Maimoona Ilyas, Green Blogger
Coronavirus plastic waste polluting the environment Single-use masks, gloves and containers of sanitizer protecting us from the spread of COVID-19 are ending up on the streets, in the seas and among wildlife.

Impact on wildlife

Gloves, masks and other personal protective equipment (PPE) are critical for those battling the pandemic but on the other hand are broadly utilized by people in general. In any case, since they're not constantly discarded appropriately. environmentalists fear negative ramifications for wildlife and the fight against plastic pollution. If they're thrown on the streets ,when it rains the gloves and face covers(masks) will in the long run end up in the ocean.
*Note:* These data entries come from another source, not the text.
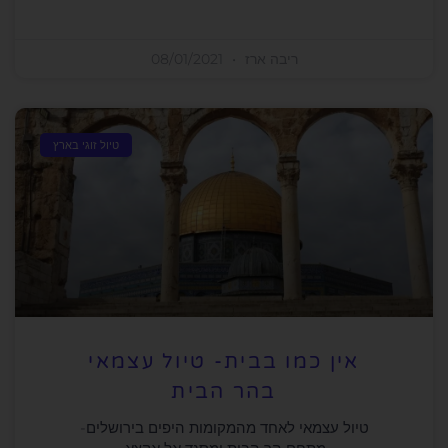
ריבה ארז
08/01/2021
טיול זוגי בארץ
אין כמו בבית- טיול עצמאי
בהר הבית
טיול עצמאי לאחד מהמקומות היפים בירושלים-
Environmentalists such as Stokes, dread disposal of covers and gloves will add to the continuous battle against plastic contamination in the ocean. What's more, when they get into the water, they represent a danger to marine life. A recently published study showed that when plastic is left in the water long enough and algae and bacteria grow on it, it actually smells like food to turtles."
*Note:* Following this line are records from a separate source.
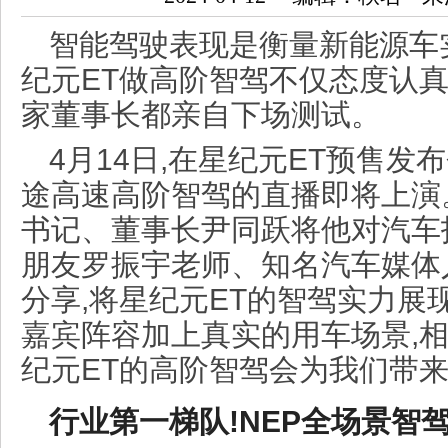
智能驾驶表现是衡量新能源车
纪元ET做高阶智驾不仅态度认真
家董事长都亲自下场测试。
4月14日,在星纪元ET预售发
途高速高阶智驾的直播即将上演
书记
、董事长尹同跃将他对汽车
朋友罗振宇老师、知名汽车媒体
分享,将星纪元ET的智驾实力展
嘉宾阵容加上真实的用车场景,相
纪元ET的高阶智驾会为我们带
行业第一梯队!NEP全场景智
How to appropriately recycle face covers? it is a problem. PPE items not left to glide(float) about in the earth and the ocean ,are not really simple to manage either. Sustainable practices take a back seat in times of crisis. Indeed, even gloves made of latex elastic a natural product, aren't always an eco-friendly choice, It depends on the chemical additives used to produce them, some of them can harm the environment when they decompose. Washable masks can reduce the spread of the illness(disease). The World Health Organization (WHO) disclosed to DW that standard hand washing offers more assurance(protection) against getting COVID-19 than wearing elastic gloves while out in open territories(public place).
Non washable- single use masks, gloves contribute a large portion in the plastic waste during pandemic. Waste management is also not satisfactory in our country, which means other health implications are on the way.